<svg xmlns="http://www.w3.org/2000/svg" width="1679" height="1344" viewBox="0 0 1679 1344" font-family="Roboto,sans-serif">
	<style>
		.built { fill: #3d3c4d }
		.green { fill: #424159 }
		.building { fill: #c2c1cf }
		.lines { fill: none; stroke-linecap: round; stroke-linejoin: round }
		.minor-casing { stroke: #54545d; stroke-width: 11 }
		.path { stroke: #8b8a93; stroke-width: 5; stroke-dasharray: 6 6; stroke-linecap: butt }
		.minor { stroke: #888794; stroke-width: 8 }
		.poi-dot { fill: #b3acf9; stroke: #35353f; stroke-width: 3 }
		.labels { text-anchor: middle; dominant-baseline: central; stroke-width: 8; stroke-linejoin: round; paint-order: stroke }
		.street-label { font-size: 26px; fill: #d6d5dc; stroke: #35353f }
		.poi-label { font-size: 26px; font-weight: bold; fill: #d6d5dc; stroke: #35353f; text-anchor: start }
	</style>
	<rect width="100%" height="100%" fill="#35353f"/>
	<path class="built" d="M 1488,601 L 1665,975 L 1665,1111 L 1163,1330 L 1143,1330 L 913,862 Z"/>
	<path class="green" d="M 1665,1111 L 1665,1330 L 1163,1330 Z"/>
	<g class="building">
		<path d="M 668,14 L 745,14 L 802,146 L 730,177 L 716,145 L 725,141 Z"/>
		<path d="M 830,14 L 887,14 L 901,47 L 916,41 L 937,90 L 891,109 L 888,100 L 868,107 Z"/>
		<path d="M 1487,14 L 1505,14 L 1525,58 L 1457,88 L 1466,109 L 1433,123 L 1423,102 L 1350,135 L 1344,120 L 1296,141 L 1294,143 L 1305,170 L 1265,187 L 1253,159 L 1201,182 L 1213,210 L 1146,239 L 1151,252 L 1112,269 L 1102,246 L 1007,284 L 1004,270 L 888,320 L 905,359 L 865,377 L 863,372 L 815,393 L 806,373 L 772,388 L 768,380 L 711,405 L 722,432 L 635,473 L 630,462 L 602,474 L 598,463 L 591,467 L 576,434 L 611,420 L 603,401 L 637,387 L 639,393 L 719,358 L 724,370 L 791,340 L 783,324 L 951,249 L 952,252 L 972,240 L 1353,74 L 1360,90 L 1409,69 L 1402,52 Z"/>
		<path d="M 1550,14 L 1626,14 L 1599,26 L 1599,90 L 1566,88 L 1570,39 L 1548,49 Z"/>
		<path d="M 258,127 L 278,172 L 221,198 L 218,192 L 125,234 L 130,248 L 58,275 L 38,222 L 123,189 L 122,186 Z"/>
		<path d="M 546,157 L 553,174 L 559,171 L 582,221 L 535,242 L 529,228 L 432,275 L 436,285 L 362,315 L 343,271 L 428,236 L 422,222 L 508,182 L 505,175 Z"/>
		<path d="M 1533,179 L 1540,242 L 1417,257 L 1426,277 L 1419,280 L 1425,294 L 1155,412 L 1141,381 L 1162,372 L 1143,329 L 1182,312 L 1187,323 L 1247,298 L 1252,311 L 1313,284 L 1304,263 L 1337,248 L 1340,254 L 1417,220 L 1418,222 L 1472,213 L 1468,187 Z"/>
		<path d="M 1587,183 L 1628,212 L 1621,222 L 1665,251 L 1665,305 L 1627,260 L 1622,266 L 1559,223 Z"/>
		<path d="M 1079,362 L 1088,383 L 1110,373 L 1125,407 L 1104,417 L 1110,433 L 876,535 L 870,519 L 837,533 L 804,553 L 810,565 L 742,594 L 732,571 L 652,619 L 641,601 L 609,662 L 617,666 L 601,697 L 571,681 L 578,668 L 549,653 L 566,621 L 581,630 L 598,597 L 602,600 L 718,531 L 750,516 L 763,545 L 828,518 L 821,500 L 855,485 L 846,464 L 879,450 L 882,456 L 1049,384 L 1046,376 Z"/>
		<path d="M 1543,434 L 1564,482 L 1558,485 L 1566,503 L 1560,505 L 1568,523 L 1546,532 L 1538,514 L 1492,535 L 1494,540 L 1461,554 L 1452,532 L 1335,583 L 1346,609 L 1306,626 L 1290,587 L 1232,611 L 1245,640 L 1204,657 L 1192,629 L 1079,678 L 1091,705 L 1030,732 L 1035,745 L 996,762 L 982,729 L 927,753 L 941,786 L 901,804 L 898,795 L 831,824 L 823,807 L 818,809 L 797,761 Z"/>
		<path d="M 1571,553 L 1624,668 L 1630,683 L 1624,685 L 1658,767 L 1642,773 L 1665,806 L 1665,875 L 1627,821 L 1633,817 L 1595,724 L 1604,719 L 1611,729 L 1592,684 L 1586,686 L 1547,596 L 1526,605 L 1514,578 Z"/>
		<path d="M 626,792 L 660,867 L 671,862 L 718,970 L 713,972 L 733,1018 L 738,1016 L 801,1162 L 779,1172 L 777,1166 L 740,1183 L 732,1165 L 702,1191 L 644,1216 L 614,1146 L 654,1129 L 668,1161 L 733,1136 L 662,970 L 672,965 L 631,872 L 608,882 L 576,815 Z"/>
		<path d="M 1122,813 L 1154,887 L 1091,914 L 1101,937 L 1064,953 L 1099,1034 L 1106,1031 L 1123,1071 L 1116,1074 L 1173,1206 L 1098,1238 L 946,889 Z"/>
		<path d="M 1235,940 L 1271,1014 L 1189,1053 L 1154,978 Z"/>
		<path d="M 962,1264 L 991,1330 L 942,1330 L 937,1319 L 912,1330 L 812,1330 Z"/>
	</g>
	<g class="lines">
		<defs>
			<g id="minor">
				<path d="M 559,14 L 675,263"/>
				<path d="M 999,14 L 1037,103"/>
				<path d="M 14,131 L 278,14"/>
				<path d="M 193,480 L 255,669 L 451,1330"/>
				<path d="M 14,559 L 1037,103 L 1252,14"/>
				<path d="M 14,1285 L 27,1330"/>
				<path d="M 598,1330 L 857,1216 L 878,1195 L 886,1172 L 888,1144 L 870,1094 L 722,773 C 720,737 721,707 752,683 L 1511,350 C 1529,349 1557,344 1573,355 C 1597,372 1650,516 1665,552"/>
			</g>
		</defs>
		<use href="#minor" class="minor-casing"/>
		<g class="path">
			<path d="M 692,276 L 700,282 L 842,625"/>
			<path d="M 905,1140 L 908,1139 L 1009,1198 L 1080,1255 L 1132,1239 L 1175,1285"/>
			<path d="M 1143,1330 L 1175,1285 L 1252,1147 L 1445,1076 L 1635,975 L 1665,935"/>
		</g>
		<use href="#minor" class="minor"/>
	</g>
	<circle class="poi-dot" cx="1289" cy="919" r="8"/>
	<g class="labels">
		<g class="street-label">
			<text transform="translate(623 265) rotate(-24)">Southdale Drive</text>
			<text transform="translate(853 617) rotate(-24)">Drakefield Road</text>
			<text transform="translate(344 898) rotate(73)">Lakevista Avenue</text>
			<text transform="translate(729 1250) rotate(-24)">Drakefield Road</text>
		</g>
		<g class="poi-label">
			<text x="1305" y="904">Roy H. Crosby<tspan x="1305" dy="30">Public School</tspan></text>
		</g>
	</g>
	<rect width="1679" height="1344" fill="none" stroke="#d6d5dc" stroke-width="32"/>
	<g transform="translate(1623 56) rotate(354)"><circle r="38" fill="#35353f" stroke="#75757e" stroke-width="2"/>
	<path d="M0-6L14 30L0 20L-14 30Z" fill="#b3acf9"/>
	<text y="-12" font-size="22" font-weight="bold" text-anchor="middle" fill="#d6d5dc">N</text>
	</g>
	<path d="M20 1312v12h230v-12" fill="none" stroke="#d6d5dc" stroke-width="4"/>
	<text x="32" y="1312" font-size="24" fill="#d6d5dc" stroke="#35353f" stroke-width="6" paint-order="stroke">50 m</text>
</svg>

________________________________________

▸ Task goal:
Each line shown above must be repeated exactly.

▸ Written reply:
<svg xmlns="http://www.w3.org/2000/svg" width="1679" height="1344" viewBox="0 0 1679 1344" font-family="Roboto,sans-serif">
	<style>
		.built { fill: #3d3c4d }
		.green { fill: #424159 }
		.building { fill: #c2c1cf }
		.lines { fill: none; stroke-linecap: round; stroke-linejoin: round }
		.minor-casing { stroke: #54545d; stroke-width: 11 }
		.path { stroke: #8b8a93; stroke-width: 5; stroke-dasharray: 6 6; stroke-linecap: butt }
		.minor { stroke: #888794; stroke-width: 8 }
		.poi-dot { fill: #b3acf9; stroke: #35353f; stroke-width: 3 }
		.labels { text-anchor: middle; dominant-baseline: central; stroke-width: 8; stroke-linejoin: round; paint-order: stroke }
		.street-label { font-size: 26px; fill: #d6d5dc; stroke: #35353f }
		.poi-label { font-size: 26px; font-weight: bold; fill: #d6d5dc; stroke: #35353f; text-anchor: start }
	</style>
	<rect width="100%" height="100%" fill="#35353f"/>
	<path class="built" d="M 1488,601 L 1665,975 L 1665,1111 L 1163,1330 L 1143,1330 L 913,862 Z"/>
	<path class="green" d="M 1665,1111 L 1665,1330 L 1163,1330 Z"/>
	<g class="building">
		<path d="M 668,14 L 745,14 L 802,146 L 730,177 L 716,145 L 725,141 Z"/>
		<path d="M 830,14 L 887,14 L 901,47 L 916,41 L 937,90 L 891,109 L 888,100 L 868,107 Z"/>
		<path d="M 1487,14 L 1505,14 L 1525,58 L 1457,88 L 1466,109 L 1433,123 L 1423,102 L 1350,135 L 1344,120 L 1296,141 L 1294,143 L 1305,170 L 1265,187 L 1253,159 L 1201,182 L 1213,210 L 1146,239 L 1151,252 L 1112,269 L 1102,246 L 1007,284 L 1004,270 L 888,320 L 905,359 L 865,377 L 863,372 L 815,393 L 806,373 L 772,388 L 768,380 L 711,405 L 722,432 L 635,473 L 630,462 L 602,474 L 598,463 L 591,467 L 576,434 L 611,420 L 603,401 L 637,387 L 639,393 L 719,358 L 724,370 L 791,340 L 783,324 L 951,249 L 952,252 L 972,240 L 1353,74 L 1360,90 L 1409,69 L 1402,52 Z"/>
		<path d="M 1550,14 L 1626,14 L 1599,26 L 1599,90 L 1566,88 L 1570,39 L 1548,49 Z"/>
		<path d="M 258,127 L 278,172 L 221,198 L 218,192 L 125,234 L 130,248 L 58,275 L 38,222 L 123,189 L 122,186 Z"/>
		<path d="M 546,157 L 553,174 L 559,171 L 582,221 L 535,242 L 529,228 L 432,275 L 436,285 L 362,315 L 343,271 L 428,236 L 422,222 L 508,182 L 505,175 Z"/>
		<path d="M 1533,179 L 1540,242 L 1417,257 L 1426,277 L 1419,280 L 1425,294 L 1155,412 L 1141,381 L 1162,372 L 1143,329 L 1182,312 L 1187,323 L 1247,298 L 1252,311 L 1313,284 L 1304,263 L 1337,248 L 1340,254 L 1417,220 L 1418,222 L 1472,213 L 1468,187 Z"/>
		<path d="M 1587,183 L 1628,212 L 1621,222 L 1665,251 L 1665,305 L 1627,260 L 1622,266 L 1559,223 Z"/>
		<path d="M 1079,362 L 1088,383 L 1110,373 L 1125,407 L 1104,417 L 1110,433 L 876,535 L 870,519 L 837,533 L 804,553 L 810,565 L 742,594 L 732,571 L 652,619 L 641,601 L 609,662 L 617,666 L 601,697 L 571,681 L 578,668 L 549,653 L 566,621 L 581,630 L 598,597 L 602,600 L 718,531 L 750,516 L 763,545 L 828,518 L 821,500 L 855,485 L 846,464 L 879,450 L 882,456 L 1049,384 L 1046,376 Z"/>
		<path d="M 1543,434 L 1564,482 L 1558,485 L 1566,503 L 1560,505 L 1568,523 L 1546,532 L 1538,514 L 1492,535 L 1494,540 L 1461,554 L 1452,532 L 1335,583 L 1346,609 L 1306,626 L 1290,587 L 1232,611 L 1245,640 L 1204,657 L 1192,629 L 1079,678 L 1091,705 L 1030,732 L 1035,745 L 996,762 L 982,729 L 927,753 L 941,786 L 901,804 L 898,795 L 831,824 L 823,807 L 818,809 L 797,761 Z"/>
		<path d="M 1571,553 L 1624,668 L 1630,683 L 1624,685 L 1658,767 L 1642,773 L 1665,806 L 1665,875 L 1627,821 L 1633,817 L 1595,724 L 1604,719 L 1611,729 L 1592,684 L 1586,686 L 1547,596 L 1526,605 L 1514,578 Z"/>
		<path d="M 626,792 L 660,867 L 671,862 L 718,970 L 713,972 L 733,1018 L 738,1016 L 801,1162 L 779,1172 L 777,1166 L 740,1183 L 732,1165 L 702,1191 L 644,1216 L 614,1146 L 654,1129 L 668,1161 L 733,1136 L 662,970 L 672,965 L 631,872 L 608,882 L 576,815 Z"/>
		<path d="M 1122,813 L 1154,887 L 1091,914 L 1101,937 L 1064,953 L 1099,1034 L 1106,1031 L 1123,1071 L 1116,1074 L 1173,1206 L 1098,1238 L 946,889 Z"/>
		<path d="M 1235,940 L 1271,1014 L 1189,1053 L 1154,978 Z"/>
		<path d="M 962,1264 L 991,1330 L 942,1330 L 937,1319 L 912,1330 L 812,1330 Z"/>
	</g>
	<g class="lines">
		<defs>
			<g id="minor">
				<path d="M 559,14 L 675,263"/>
				<path d="M 999,14 L 1037,103"/>
				<path d="M 14,131 L 278,14"/>
				<path d="M 193,480 L 255,669 L 451,1330"/>
				<path d="M 14,559 L 1037,103 L 1252,14"/>
				<path d="M 14,1285 L 27,1330"/>
				<path d="M 598,1330 L 857,1216 L 878,1195 L 886,1172 L 888,1144 L 870,1094 L 722,773 C 720,737 721,707 752,683 L 1511,350 C 1529,349 1557,344 1573,355 C 1597,372 1650,516 1665,552"/>
			</g>
		</defs>
		<use href="#minor" class="minor-casing"/>
		<g class="path">
			<path d="M 692,276 L 700,282 L 842,625"/>
			<path d="M 905,1140 L 908,1139 L 1009,1198 L 1080,1255 L 1132,1239 L 1175,1285"/>
			<path d="M 1143,1330 L 1175,1285 L 1252,1147 L 1445,1076 L 1635,975 L 1665,935"/>
		</g>
		<use href="#minor" class="minor"/>
	</g>
	<circle class="poi-dot" cx="1289" cy="919" r="8"/>
	<g class="labels">
		<g class="street-label">
			<text transform="translate(623 265) rotate(-24)">Southdale Drive</text>
			<text transform="translate(853 617) rotate(-24)">Drakefield Road</text>
			<text transform="translate(344 898) rotate(73)">Lakevista Avenue</text>
			<text transform="translate(729 1250) rotate(-24)">Drakefield Road</text>
		</g>
		<g class="poi-label">
			<text x="1305" y="904">Roy H. Crosby<tspan x="1305" dy="30">Public School</tspan></text>
		</g>
	</g>
	<rect width="1679" height="1344" fill="none" stroke="#d6d5dc" stroke-width="32"/>
	<g transform="translate(1623 56) rotate(354)"><circle r="38" fill="#35353f" stroke="#75757e" stroke-width="2"/>
	<path d="M0-6L14 30L0 20L-14 30Z" fill="#b3acf9"/>
	<text y="-12" font-size="22" font-weight="bold" text-anchor="middle" fill="#d6d5dc">N</text>
	</g>
	<path d="M20 1312v12h230v-12" fill="none" stroke="#d6d5dc" stroke-width="4"/>
	<text x="32" y="1312" font-size="24" fill="#d6d5dc" stroke="#35353f" stroke-width="6" paint-order="stroke">50 m</text>
</svg>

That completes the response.